Brano proposto:
È incinta ma soffre di una forte forma di agorafobia (paura degli spazi aperti) che da quattro anni la costringe a stare in chiusa in casa: il tribunale la obbliga a partorire in ospedale, contro la sua volontà.

La giovane partoriente, di soli 21 anni, ha gestito tutta la gravidanza in casa, per via della sua invalidante patologia. Svolti tutti gli esami del caso presso il proprio domicilio, avrebbe voluto fare in casa anche il parto, nonostante il parere contrario sia del suo compagno che di sua madre.

A prendere la decisione è stato quindi il tribunale di Londra, che ha autorizzato l’ospedale a utilizzare la forza per procedere al ricovero della partoriente. “Mi rendo conto che per lei sarà un calvario”, ha detto il giudice alla futura mamma, che ha seguito l’udienza in collegamento streaming, ovviamente da casa. Tuttavia, la corte si è mantenuta ferma nello stabilire la necessità di un parto in clinica, “per prevenire qualunque problema e possibili conseguenze drammatiche”.

[Dati archiviati]
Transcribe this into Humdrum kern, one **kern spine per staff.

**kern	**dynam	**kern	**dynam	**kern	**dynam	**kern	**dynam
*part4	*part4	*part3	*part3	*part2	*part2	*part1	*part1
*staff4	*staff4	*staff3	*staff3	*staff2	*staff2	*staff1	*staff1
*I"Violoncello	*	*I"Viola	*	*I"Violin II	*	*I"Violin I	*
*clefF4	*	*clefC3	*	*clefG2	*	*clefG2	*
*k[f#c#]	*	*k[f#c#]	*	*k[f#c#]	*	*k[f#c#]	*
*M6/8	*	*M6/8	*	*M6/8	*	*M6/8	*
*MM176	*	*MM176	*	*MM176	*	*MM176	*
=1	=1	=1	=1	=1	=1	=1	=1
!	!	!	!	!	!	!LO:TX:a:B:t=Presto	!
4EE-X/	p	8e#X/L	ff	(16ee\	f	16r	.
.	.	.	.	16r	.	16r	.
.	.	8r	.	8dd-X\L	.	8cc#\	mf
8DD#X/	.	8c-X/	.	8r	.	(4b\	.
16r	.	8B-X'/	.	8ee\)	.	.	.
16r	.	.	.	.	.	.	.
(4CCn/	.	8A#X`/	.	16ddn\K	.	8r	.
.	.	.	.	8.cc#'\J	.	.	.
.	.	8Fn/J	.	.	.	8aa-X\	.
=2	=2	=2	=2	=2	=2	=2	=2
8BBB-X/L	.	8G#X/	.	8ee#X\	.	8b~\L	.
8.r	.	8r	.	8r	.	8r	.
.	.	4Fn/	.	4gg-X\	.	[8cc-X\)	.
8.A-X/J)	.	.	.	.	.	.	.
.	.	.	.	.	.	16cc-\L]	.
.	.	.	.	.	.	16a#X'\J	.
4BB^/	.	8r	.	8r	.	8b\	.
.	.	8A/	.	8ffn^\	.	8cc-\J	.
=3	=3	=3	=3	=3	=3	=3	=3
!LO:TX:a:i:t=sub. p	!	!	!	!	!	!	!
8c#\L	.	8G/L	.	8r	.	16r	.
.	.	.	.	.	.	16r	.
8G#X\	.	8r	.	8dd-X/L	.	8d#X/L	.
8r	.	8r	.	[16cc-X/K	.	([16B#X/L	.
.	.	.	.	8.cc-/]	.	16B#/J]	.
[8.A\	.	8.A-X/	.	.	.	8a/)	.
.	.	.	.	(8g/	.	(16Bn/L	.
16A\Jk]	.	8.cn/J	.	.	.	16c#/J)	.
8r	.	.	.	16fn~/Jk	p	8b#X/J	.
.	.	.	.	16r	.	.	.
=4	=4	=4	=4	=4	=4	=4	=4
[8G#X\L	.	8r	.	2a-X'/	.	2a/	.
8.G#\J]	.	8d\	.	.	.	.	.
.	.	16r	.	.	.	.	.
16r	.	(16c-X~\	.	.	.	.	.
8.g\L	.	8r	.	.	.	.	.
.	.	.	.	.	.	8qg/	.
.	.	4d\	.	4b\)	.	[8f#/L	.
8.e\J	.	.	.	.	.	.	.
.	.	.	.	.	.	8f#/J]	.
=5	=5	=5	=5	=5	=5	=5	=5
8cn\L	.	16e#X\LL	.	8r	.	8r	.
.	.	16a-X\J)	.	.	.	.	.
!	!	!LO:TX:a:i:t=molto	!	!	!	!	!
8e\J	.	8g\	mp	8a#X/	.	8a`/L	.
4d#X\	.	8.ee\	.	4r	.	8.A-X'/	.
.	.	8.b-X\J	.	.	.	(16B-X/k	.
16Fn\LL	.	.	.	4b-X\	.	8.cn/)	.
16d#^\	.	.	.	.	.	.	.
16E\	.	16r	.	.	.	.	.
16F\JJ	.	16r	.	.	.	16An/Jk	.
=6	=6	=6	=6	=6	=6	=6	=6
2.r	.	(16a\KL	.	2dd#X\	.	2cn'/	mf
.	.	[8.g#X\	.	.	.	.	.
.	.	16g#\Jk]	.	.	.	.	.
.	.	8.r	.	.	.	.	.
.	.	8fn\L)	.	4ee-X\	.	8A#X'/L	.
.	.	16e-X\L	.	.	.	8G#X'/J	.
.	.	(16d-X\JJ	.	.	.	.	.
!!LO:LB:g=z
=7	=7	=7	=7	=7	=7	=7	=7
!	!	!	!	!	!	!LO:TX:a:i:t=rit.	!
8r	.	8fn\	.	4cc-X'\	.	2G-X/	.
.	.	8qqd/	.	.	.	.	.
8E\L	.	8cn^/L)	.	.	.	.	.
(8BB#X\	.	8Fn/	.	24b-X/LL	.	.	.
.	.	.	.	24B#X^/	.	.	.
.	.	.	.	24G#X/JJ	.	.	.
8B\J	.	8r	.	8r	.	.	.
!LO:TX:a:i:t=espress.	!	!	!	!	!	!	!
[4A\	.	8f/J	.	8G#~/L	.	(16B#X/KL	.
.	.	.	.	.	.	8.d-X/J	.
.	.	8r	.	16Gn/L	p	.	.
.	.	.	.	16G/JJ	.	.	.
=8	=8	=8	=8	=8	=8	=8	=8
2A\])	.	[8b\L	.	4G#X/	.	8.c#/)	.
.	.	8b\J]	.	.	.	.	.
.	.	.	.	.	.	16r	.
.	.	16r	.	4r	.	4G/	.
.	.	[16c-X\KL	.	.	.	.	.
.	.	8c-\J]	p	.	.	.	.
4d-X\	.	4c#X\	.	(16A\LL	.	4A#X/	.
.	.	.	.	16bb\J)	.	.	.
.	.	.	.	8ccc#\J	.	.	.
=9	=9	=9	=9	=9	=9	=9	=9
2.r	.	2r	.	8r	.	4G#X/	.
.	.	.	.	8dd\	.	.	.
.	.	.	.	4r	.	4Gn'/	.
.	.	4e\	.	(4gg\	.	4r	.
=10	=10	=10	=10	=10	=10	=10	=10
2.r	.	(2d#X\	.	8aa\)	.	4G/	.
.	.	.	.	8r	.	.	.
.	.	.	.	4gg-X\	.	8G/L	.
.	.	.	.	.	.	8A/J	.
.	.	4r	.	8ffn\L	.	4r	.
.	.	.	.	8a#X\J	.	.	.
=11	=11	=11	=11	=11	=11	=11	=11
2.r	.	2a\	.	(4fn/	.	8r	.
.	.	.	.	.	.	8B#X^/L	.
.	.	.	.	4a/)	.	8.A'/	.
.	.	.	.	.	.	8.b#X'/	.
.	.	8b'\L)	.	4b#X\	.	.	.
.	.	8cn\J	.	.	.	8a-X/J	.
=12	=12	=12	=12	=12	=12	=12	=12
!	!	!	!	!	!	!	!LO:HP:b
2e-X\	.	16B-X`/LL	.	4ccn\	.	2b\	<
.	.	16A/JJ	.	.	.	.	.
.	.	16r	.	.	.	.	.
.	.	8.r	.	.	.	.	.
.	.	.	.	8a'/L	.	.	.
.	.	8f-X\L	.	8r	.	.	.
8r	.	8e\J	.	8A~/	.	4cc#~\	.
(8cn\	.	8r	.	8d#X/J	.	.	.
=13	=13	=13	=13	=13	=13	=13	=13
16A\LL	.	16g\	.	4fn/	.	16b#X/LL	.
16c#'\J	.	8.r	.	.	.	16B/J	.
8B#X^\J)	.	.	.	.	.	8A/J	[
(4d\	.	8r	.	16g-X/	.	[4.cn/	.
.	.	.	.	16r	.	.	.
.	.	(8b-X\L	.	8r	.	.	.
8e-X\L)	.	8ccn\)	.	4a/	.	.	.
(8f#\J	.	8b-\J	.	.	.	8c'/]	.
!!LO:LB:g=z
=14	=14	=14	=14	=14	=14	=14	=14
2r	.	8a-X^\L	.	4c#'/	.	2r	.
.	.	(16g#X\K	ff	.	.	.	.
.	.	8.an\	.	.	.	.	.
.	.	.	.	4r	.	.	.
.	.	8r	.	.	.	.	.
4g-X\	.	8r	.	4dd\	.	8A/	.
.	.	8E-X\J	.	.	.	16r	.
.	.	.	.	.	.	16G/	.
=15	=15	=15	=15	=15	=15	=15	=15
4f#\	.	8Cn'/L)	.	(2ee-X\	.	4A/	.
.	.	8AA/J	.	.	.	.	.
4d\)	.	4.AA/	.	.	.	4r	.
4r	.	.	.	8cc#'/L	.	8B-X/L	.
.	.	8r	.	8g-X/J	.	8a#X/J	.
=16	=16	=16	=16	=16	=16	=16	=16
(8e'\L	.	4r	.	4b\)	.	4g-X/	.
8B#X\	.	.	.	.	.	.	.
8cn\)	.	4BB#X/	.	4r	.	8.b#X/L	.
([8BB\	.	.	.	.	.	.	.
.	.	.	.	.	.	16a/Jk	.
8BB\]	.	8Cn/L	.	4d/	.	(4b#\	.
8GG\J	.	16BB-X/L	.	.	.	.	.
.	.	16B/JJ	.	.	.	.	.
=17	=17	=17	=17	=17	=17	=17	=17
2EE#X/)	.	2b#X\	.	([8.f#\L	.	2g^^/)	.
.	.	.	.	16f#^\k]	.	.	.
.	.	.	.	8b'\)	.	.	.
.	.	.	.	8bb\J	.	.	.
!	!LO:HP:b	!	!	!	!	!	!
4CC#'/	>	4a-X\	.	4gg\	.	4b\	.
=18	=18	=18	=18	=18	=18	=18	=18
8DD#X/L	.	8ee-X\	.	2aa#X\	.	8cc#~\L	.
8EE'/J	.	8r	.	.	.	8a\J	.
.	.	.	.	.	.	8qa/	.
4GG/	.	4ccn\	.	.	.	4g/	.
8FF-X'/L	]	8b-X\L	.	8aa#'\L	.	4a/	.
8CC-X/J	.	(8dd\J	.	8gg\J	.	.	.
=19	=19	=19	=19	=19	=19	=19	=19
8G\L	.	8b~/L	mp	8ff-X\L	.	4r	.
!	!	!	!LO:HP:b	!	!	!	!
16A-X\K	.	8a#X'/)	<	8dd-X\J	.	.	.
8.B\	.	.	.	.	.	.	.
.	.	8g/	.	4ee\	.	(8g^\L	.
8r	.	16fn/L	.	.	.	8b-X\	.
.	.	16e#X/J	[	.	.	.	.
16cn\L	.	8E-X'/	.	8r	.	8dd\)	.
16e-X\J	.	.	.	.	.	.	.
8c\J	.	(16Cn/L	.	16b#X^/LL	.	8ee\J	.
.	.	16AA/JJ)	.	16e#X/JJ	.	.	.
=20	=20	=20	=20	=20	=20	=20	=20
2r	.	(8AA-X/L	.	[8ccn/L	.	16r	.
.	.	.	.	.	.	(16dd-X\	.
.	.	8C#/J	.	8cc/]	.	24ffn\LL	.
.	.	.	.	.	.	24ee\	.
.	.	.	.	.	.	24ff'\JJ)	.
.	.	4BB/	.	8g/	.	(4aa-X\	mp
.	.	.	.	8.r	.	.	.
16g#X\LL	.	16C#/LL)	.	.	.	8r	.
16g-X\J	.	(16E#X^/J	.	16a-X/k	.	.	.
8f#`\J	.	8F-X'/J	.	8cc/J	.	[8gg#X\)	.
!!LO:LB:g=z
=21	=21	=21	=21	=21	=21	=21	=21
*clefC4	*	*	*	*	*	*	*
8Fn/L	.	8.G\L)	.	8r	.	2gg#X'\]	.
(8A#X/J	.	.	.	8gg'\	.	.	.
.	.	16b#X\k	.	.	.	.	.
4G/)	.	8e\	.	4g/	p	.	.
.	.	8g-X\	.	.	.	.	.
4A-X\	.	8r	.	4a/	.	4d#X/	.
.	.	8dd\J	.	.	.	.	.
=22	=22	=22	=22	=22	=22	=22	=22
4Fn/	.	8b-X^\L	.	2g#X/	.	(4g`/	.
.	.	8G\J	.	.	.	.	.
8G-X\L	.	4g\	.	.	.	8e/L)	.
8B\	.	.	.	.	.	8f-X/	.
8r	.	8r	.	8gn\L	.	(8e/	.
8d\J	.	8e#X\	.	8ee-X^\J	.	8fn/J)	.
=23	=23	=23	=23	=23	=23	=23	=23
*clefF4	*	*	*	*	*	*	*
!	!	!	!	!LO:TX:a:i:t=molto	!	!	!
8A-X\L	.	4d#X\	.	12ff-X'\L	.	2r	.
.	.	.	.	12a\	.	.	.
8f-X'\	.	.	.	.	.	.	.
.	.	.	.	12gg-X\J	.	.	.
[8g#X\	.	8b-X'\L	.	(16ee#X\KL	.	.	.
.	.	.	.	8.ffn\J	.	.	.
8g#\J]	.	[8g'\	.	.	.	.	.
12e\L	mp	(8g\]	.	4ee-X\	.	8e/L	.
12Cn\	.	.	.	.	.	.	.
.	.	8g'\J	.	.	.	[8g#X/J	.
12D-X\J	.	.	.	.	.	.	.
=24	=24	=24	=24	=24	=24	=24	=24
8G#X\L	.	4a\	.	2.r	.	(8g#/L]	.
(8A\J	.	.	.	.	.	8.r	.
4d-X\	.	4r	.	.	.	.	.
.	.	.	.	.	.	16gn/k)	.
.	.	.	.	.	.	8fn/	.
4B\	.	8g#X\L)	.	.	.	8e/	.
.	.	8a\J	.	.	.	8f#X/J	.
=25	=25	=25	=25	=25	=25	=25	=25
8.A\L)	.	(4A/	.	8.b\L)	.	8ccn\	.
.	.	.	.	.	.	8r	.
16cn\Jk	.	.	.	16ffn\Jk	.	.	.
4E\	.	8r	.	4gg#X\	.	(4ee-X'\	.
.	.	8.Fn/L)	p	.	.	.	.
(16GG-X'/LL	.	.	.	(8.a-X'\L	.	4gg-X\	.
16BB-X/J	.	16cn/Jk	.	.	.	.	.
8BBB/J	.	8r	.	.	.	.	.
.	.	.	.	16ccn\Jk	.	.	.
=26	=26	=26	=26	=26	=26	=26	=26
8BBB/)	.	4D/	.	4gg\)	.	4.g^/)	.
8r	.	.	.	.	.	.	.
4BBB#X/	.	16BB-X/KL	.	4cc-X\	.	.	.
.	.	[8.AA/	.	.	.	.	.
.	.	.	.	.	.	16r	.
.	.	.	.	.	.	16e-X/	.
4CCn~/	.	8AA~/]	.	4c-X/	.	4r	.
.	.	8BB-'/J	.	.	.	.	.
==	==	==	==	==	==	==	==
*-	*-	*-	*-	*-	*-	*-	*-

Compito da svolgere: Copia per intero e senza cambiare nulla il brano sulla ragazza con agorafobia obbligata a partorire in ospedale.

Risultato esercizio:
È incinta ma soffre di una forte forma di agorafobia (paura degli spazi aperti) che da quattro anni la costringe a stare in chiusa in casa: il tribunale la obbliga a partorire in ospedale, contro la sua volontà.

La giovane partoriente, di soli 21 anni, ha gestito tutta la gravidanza in casa, per via della sua invalidante patologia. Svolti tutti gli esami del caso presso il proprio domicilio, avrebbe voluto fare in casa anche il parto, nonostante il parere contrario sia del suo compagno che di sua madre.

A prendere la decisione è stato quindi il tribunale di Londra, che ha autorizzato l’ospedale a utilizzare la forza per procedere al ricovero della partoriente. “Mi rendo conto che per lei sarà un calvario”, ha detto il giudice alla futura mamma, che ha seguito l’udienza in collegamento streaming, ovviamente da casa. Tuttavia, la corte si è mantenuta ferma nello stabilire la necessità di un parto in clinica, “per prevenire qualunque problema e possibili conseguenze drammatiche”.